July 15, 1931, plaintiff entered into a contract of employment with the defendant company whereby plaintiff, as salesman for the defendant, was to receive $300 per month from that date to January 1, 1932. December 5, 1931, defendant discharged plaintiff, paying him salary to December 15, 1931. Plaintiff asked that his salary be paid to December 31, the termination date of the contract, and under date of December 8 defendant, through its sales manager, wrote plaintiff in effect offering him reëmployment to December 31 in the same capacity and at the same salary specified in the contract. Plaintiff refused to accept the reëmployment and subsequently *Page 161 
commenced this action for damages. Plaintiff would have received $150 as salary under the contract for the last half of December and asserts that he is entitled to that amount as damage because of what defendant now concedes to be a wrongful breach.
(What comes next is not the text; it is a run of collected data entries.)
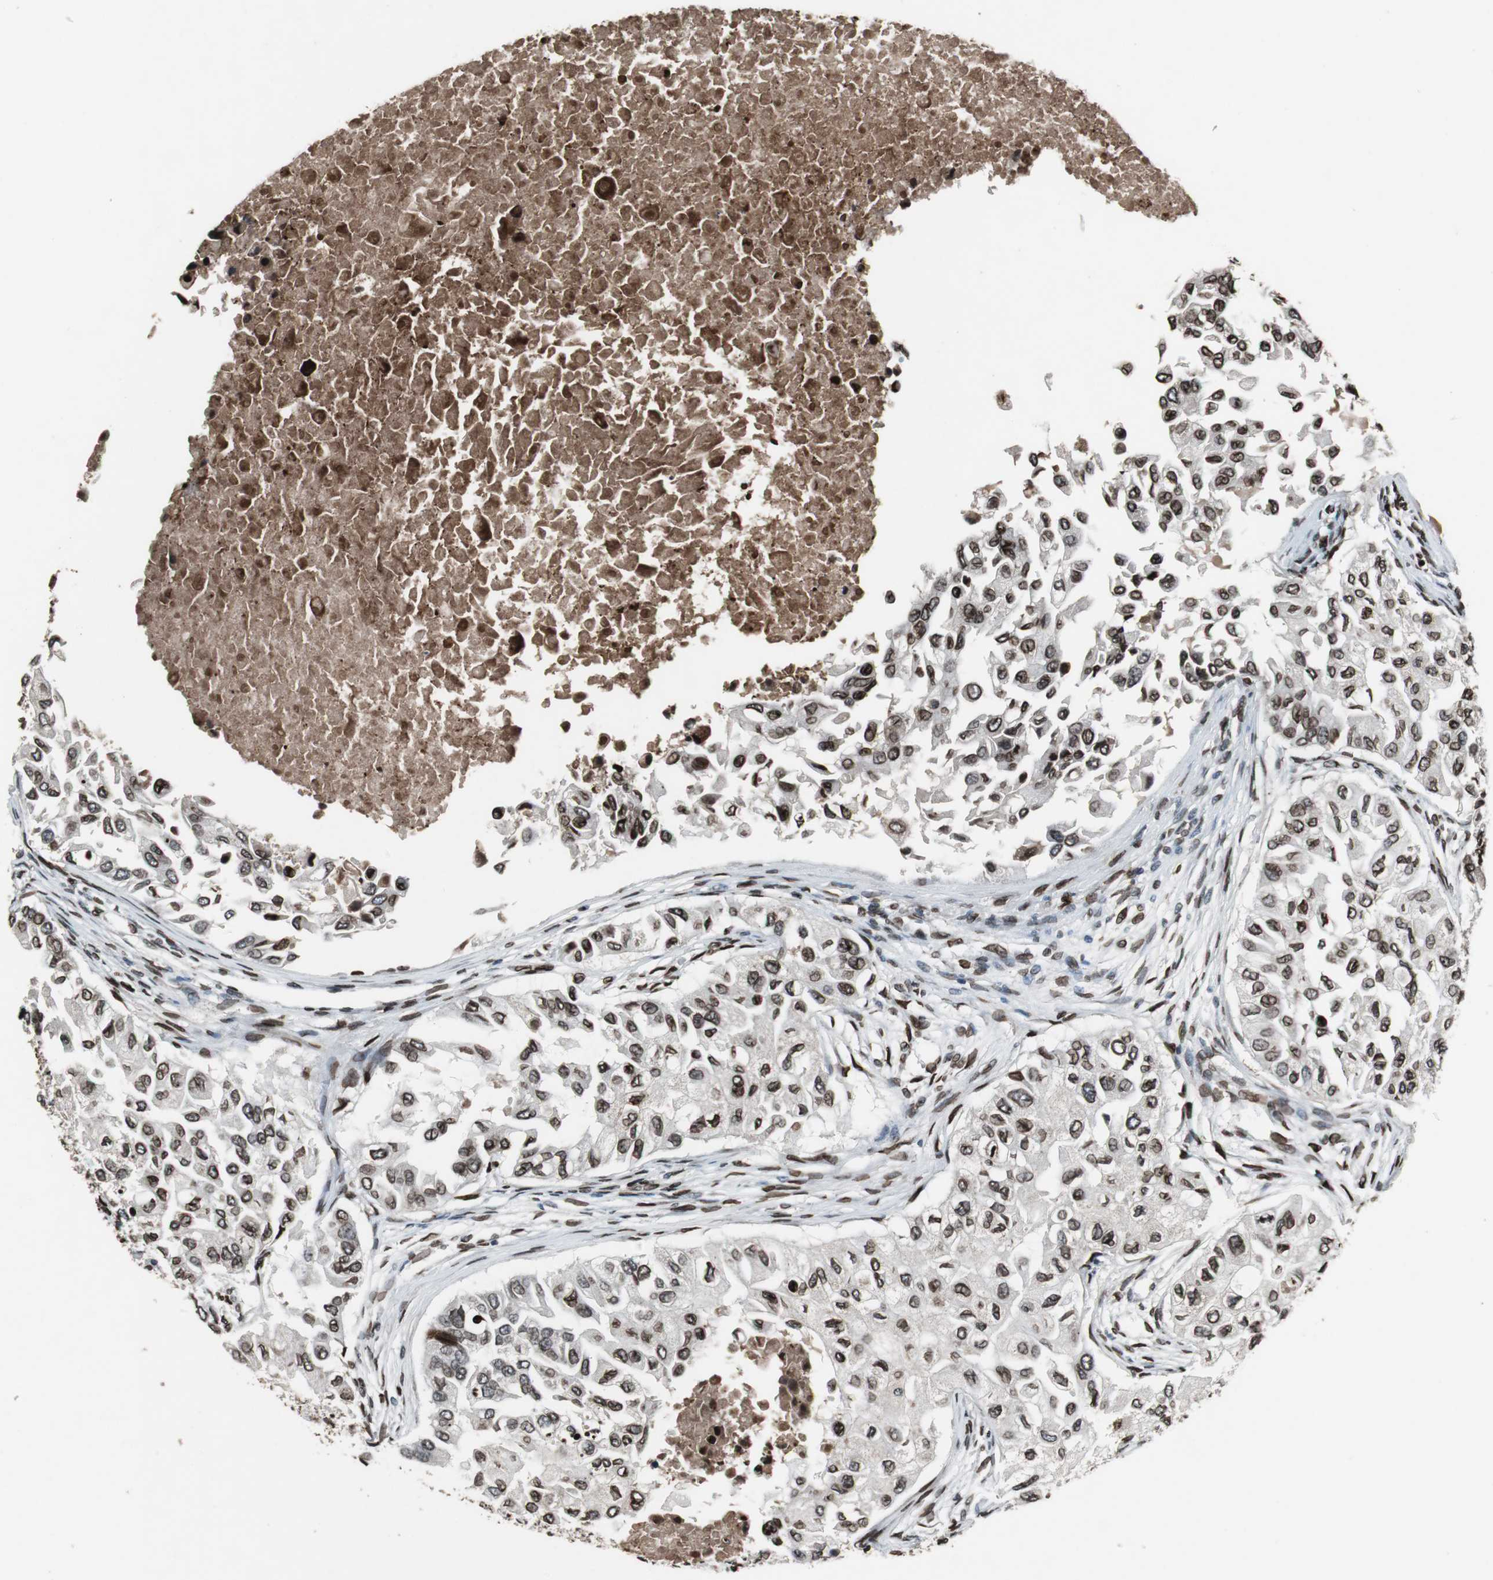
{"staining": {"intensity": "strong", "quantity": ">75%", "location": "cytoplasmic/membranous,nuclear"}, "tissue": "breast cancer", "cell_type": "Tumor cells", "image_type": "cancer", "snomed": [{"axis": "morphology", "description": "Normal tissue, NOS"}, {"axis": "morphology", "description": "Duct carcinoma"}, {"axis": "topography", "description": "Breast"}], "caption": "This is a photomicrograph of immunohistochemistry (IHC) staining of infiltrating ductal carcinoma (breast), which shows strong staining in the cytoplasmic/membranous and nuclear of tumor cells.", "gene": "LMNA", "patient": {"sex": "female", "age": 49}}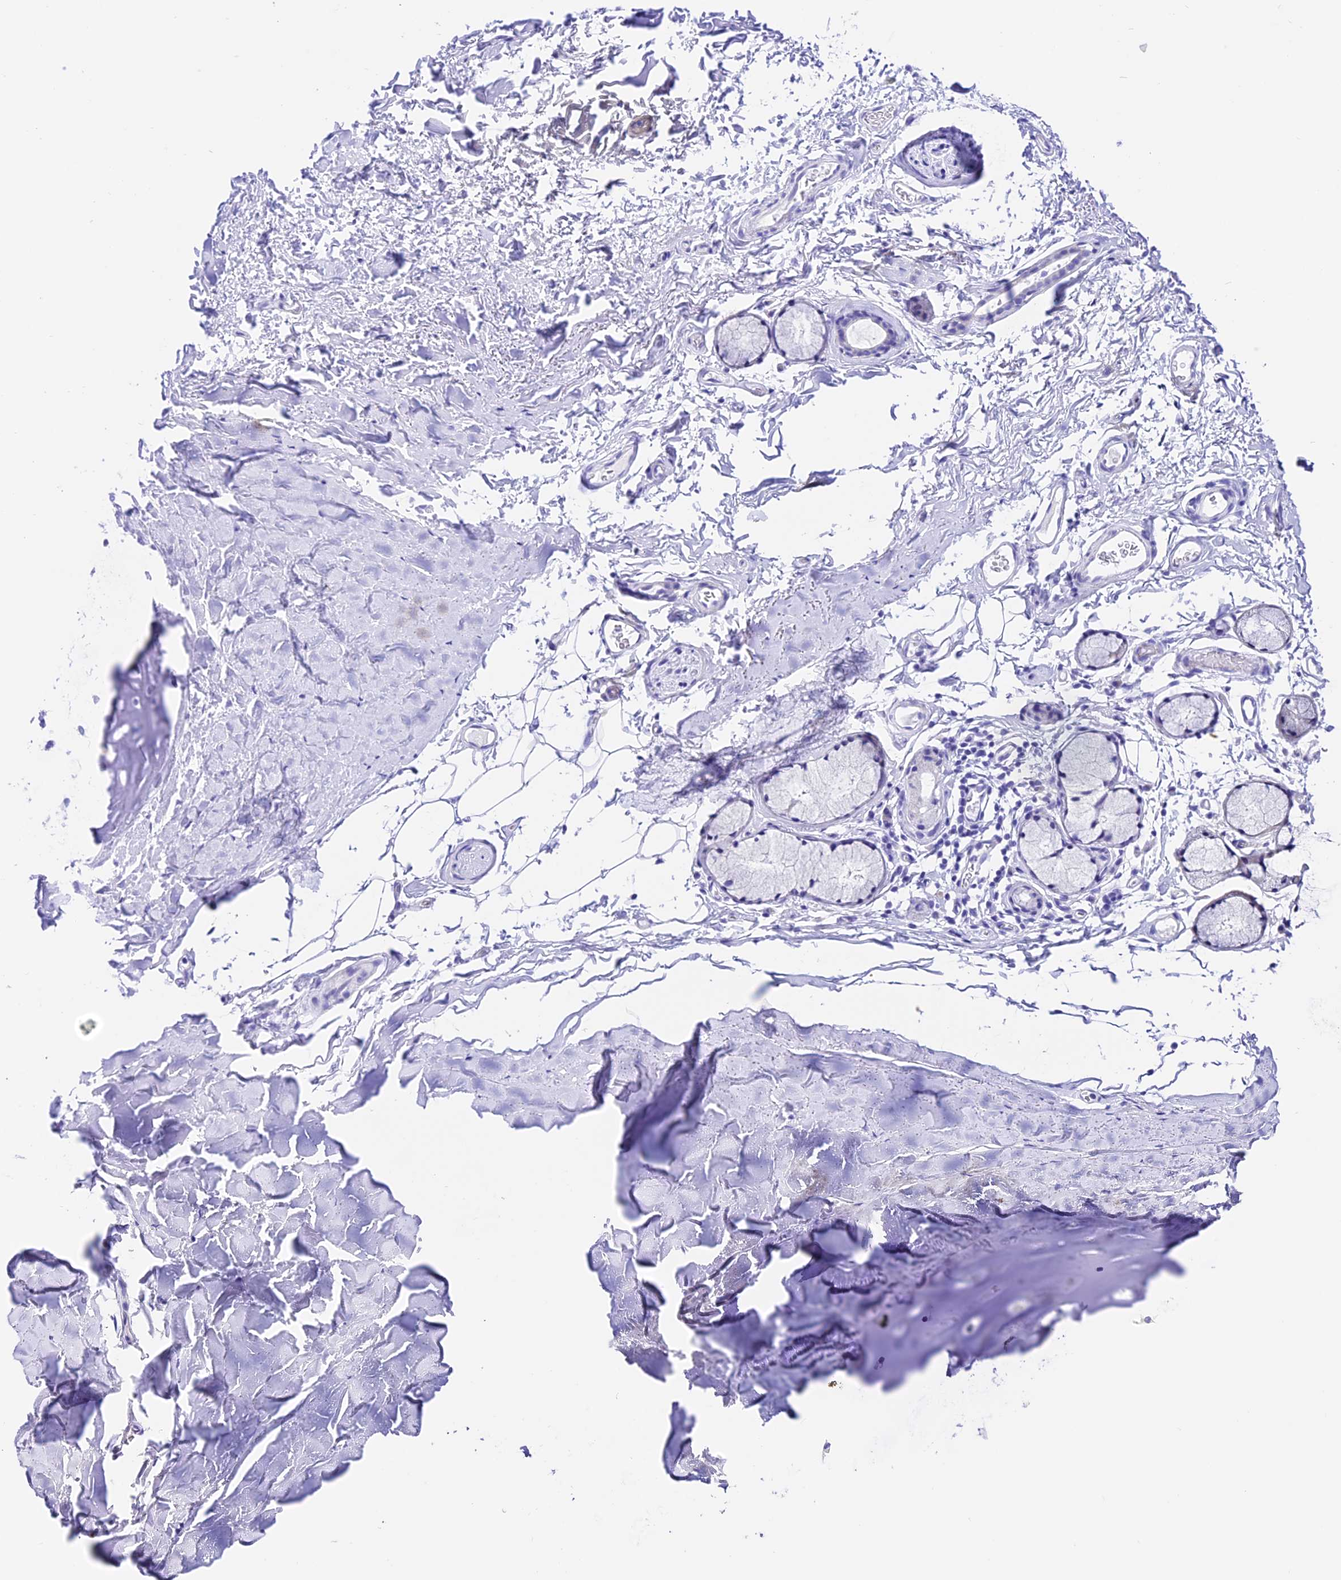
{"staining": {"intensity": "negative", "quantity": "none", "location": "none"}, "tissue": "adipose tissue", "cell_type": "Adipocytes", "image_type": "normal", "snomed": [{"axis": "morphology", "description": "Normal tissue, NOS"}, {"axis": "topography", "description": "Bronchus"}], "caption": "High power microscopy micrograph of an IHC histopathology image of normal adipose tissue, revealing no significant expression in adipocytes.", "gene": "TRMT44", "patient": {"sex": "female", "age": 73}}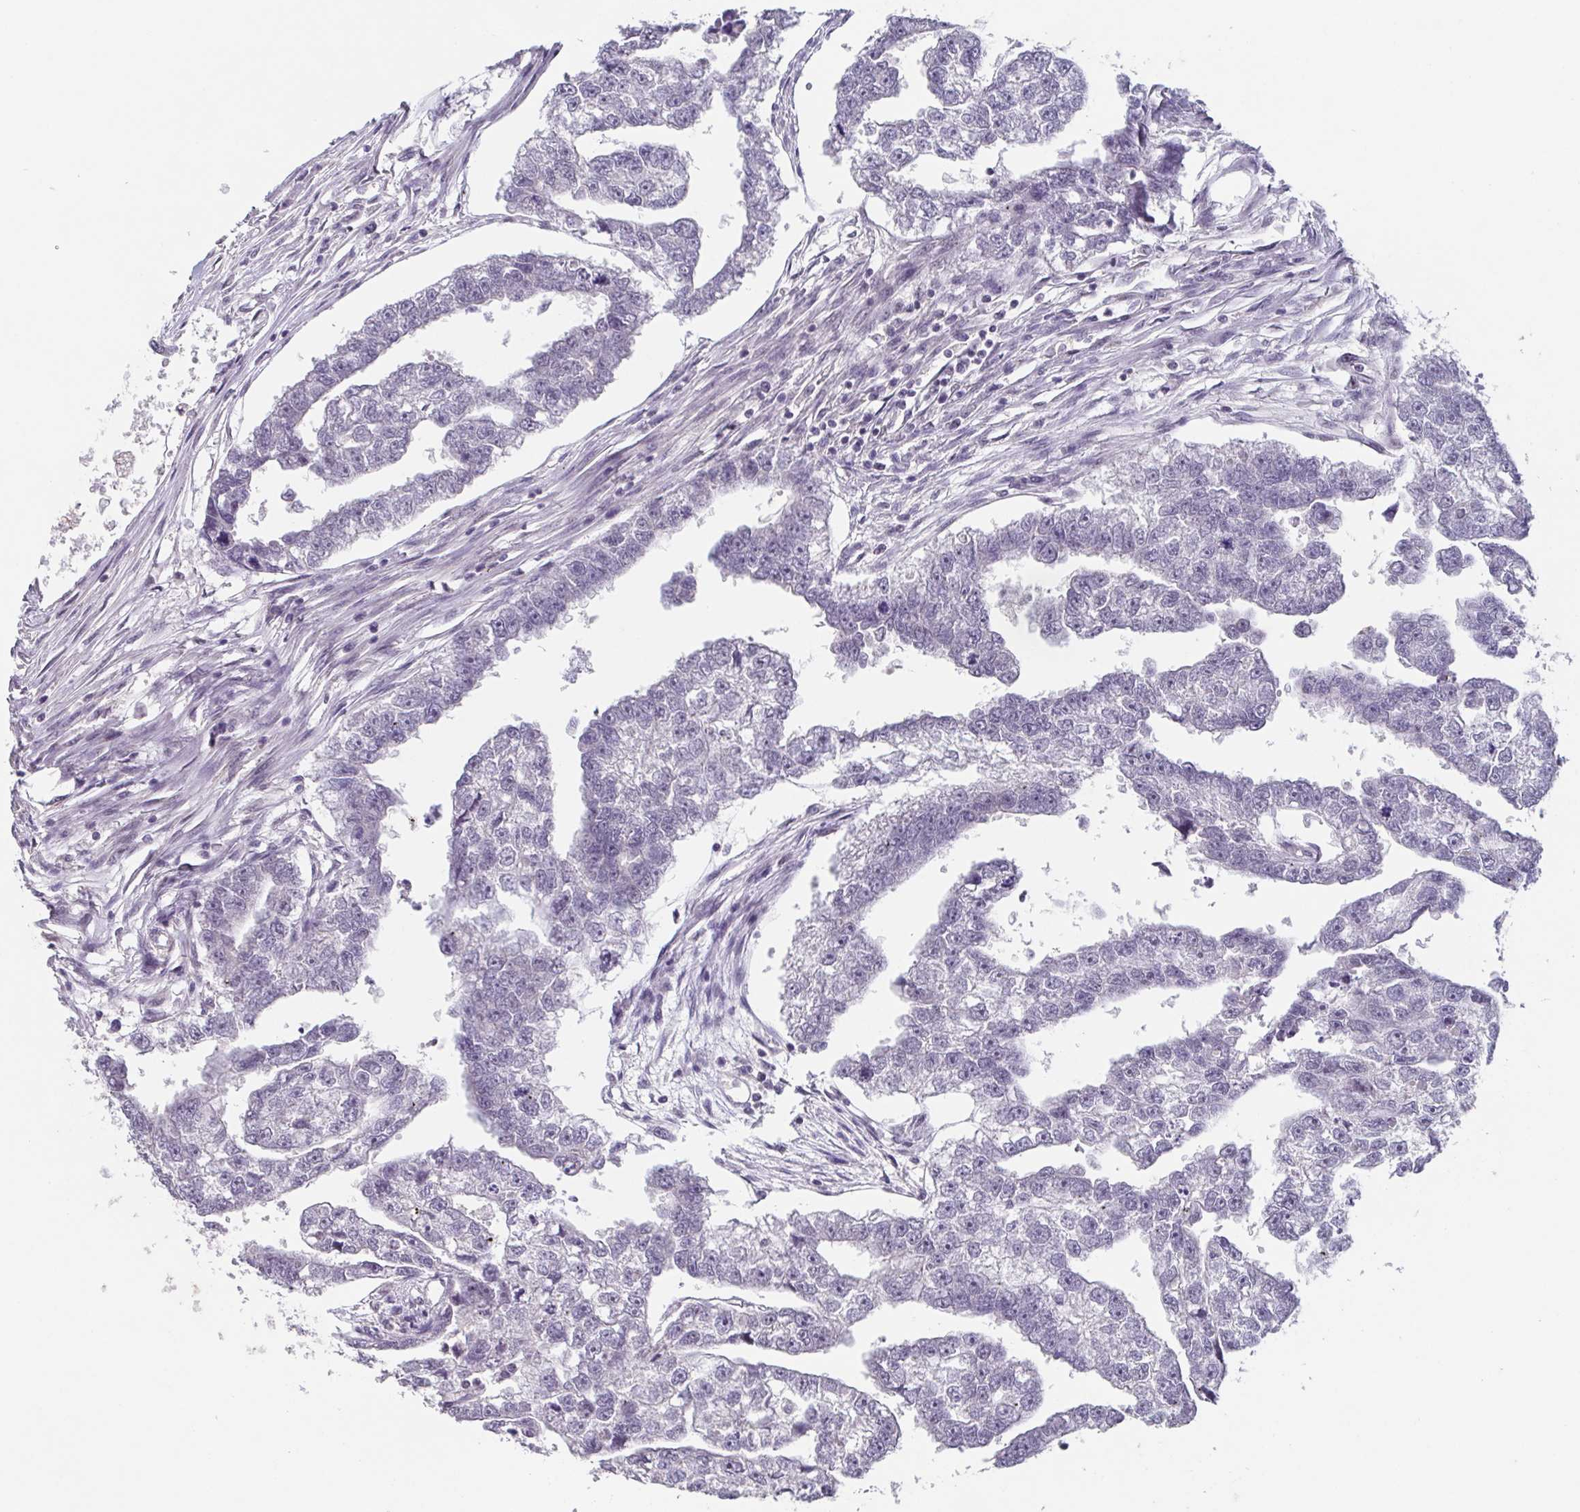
{"staining": {"intensity": "negative", "quantity": "none", "location": "none"}, "tissue": "testis cancer", "cell_type": "Tumor cells", "image_type": "cancer", "snomed": [{"axis": "morphology", "description": "Carcinoma, Embryonal, NOS"}, {"axis": "morphology", "description": "Teratoma, malignant, NOS"}, {"axis": "topography", "description": "Testis"}], "caption": "This is an IHC micrograph of human testis cancer. There is no expression in tumor cells.", "gene": "GHRL", "patient": {"sex": "male", "age": 44}}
As a general rule, where, under an employment contract, the employer discharges the employe without cause, the employe is bound to accept an offer made in good faith by the employer to reëmploy him in the same or a similar capacity at the same salary. Damages in consequence of the breach are mitigated by the employe's refusal to accept the offer, and the burden upon defendant to show that plaintiff could have secured like employment at the same salary is sustained by proof of such good faith offer and its refusal. Flickema v. Henry Kraker Co.252 Mich. 406, 233 N.W. 362, 72 A.L.R. 1046; McClelland v. Climax Hosiery Mills, 252 N.Y. 347, 169 N.E. 605; Bigelow v. American F. P. Mfg. Co. 39 Hun, 599, and cases cited to 72 A.L.R. 1054, et seq. Anything said to the contrary in Youngberg v. Lamberton, 91 Minn. 100, 97 N.W. 571, relied upon by plaintiff, is out of harmony with the great weight of authority, and in so far as it is contrary to the rule herein expressed is over-ruled. The other cases cited in appellant's brief recognize the general rule as herein stated.
An exception to this rule is noted in 72 A.L.R. 1057. It is there stated, and we think correctly, that where further association between the parties would be offensive or degrading to the employe because of the wrongful act of the employer, the offer to reëmploy is ineffectual to diminish damage. Price v. Davis, 187 Mo. App. 1, 173 S.W. 64; Birdsong v. Ellis,62 Miss. 418. But this will not excuse the employe from making a reasonable effort to find other similar employment. In the case at bar the record shows no "wrong of the employer in discharging the employee * * * of such character that the parties could not be restored to their former relationship." Price v. Davis, 187 Mo. App. 1, 15, 173 S.W. 64, 68. The case at bar does not therefore come within the exception.
Plaintiff contends that defendant has not sustained the burden of proving the good faith of the offer. We think the record compels a finding of good faith in that respect.